As we have written, Assange has appealed many times an order for his extradition to Sweden for questioning about accusations of sexual abuse while in Sweden. Back in December 2010, he turned himself in to UK police, was put in Wandsworth Jail and then was granted bail. Before he turned himself in, Sweden put out an international arrest warrant for Assange, and Ecuador briefly offered Assange asylum. In April 2011, U.S. Ambassador to Ecuador Heather Hodges was asked by Ecuador’s government to “leave as soon as possible” after WikiLeaks published leaked cables including cables from her. In May, Assange interviewed Ecuador’s President Rafael Correa for his Russia Today show. Check out the Guardian’s timeline of events here.
Former WikiLeaks staff member and current Guardian journalist James Ball weighed in on Assange’s appeal to Ecuador, offering possibilities for Assange’s future. He outlined the three options for “what kind of story” is going on and noted the it’s all “the aftermath of a few days in Sweden”:
- “Assange is right, his critics wrong. The US is indeed trying to extradite Assange via Sweden, using a method which avoids due process and involves political interference.”
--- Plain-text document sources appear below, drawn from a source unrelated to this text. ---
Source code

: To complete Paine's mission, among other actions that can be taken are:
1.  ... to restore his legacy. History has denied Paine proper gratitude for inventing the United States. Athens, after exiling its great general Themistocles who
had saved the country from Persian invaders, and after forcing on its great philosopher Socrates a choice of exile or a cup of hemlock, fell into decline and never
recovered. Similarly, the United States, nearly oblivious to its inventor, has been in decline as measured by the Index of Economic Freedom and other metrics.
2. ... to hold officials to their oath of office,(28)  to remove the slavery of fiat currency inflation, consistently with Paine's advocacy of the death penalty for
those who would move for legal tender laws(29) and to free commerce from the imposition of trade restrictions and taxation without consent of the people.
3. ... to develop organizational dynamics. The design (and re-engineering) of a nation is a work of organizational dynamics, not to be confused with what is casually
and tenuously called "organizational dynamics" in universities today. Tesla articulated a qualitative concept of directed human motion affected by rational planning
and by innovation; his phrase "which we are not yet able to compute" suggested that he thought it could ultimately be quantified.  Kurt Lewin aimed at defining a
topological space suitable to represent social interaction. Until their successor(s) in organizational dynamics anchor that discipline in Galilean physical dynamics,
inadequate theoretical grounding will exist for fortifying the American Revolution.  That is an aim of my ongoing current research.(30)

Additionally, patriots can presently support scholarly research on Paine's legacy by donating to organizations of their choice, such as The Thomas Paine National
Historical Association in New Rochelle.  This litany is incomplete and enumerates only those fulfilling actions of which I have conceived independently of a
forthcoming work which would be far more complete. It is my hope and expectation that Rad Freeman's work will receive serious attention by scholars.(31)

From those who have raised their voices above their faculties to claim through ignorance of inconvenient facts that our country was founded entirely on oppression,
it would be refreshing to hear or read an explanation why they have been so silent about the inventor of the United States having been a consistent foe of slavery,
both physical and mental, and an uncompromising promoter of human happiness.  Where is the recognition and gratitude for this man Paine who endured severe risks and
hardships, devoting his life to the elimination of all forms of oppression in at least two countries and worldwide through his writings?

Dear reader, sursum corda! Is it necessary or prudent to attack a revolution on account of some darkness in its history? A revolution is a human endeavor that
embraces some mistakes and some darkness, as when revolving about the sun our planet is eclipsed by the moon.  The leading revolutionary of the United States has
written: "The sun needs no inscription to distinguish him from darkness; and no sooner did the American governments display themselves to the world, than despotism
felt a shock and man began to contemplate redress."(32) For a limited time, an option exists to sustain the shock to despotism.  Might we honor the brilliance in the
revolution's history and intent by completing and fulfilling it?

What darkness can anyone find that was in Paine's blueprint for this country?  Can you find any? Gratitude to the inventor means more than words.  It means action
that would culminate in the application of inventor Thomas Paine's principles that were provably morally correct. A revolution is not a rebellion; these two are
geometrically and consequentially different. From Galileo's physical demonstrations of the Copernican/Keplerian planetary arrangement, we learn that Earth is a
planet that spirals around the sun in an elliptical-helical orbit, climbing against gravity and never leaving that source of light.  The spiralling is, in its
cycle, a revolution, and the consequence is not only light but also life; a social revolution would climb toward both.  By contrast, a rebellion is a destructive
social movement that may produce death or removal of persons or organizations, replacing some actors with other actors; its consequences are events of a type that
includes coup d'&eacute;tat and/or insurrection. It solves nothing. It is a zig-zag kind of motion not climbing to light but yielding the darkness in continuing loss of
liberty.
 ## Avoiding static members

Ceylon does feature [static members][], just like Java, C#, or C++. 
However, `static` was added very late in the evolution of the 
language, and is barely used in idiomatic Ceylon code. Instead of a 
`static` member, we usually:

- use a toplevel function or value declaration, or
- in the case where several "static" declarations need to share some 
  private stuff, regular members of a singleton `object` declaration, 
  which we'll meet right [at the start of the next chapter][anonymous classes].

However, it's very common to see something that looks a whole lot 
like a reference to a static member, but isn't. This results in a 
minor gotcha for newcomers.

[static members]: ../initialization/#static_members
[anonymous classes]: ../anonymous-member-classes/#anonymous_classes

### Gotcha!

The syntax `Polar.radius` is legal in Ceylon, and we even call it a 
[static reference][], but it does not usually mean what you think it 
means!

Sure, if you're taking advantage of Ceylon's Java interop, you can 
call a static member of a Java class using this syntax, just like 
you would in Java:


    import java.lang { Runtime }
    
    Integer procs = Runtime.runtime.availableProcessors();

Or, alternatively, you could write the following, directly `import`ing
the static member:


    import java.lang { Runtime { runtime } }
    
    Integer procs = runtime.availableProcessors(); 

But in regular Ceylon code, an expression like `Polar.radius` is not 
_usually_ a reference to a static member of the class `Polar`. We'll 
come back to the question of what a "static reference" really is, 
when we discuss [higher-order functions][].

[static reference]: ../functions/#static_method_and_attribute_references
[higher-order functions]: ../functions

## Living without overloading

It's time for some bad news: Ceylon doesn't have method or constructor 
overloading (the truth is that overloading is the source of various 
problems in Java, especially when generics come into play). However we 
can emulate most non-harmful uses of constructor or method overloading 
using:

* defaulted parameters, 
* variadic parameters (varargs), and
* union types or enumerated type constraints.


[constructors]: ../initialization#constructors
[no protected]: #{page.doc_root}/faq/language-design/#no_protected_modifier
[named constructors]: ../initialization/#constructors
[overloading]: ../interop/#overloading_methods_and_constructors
- Assange is wrong, and costs “his supporters their bail money, and cause a diplmatic ruckus”
- Assange “has escalated the situation – refusing to take an STD test, leading to the prosecution…leading to extradition.”
The Associated Press reported that going to the embassy “violated the terms of his bail” and that he “faces arrest if he leaves” the embassy. The Independent quoted a spokesperson fo the UK police as explaining that Assange broke bail because he failed to check in at “a named bail address between 10 pm and 8 am.”
People who paid the £240,000 bail money for Assange, like Vaughan Smith and Michael Moore, might lose the cash, the Irish Independent reported.
“They could lose their money if Assange absconds, though the final decision will be up to a judge,” according to the AP.
Jemima Khan, another person who contributed bail money, confirmed with the Guardian‘s Ian Katz on Twitter June 19 that she is responsible with the bail money. In response to his question “Are you on the hook for Assange bail?” she tweeted: “Yes. I had expected him to face the allegations. I am as surprised as anyone by this.”
Likewise, Smith told the Guardian that he “certainly didn’t expect this to happen” and that “I do feel he’s been painted unfavourably.” Another bail donor, journalist Phillip Knightley told the Guardian that he “would do it again” and that Assange, a fellow Australian “deserves my compatriot’s support.”
Filmmaker Michael Moore posted a statement on his website and Facebook page writing “It’s up to you, Rafael” [Correa, the president of Ecuador]. Moore wrote that Assange “should cooperate with the inquiry” into the allegations against him, but argued that Sweden just wants “to extradite Assange to America.” See here Moore’s Dec. 2010 post for the Daily Kos “Why I’m Posting Bail Money for Julian Assange.”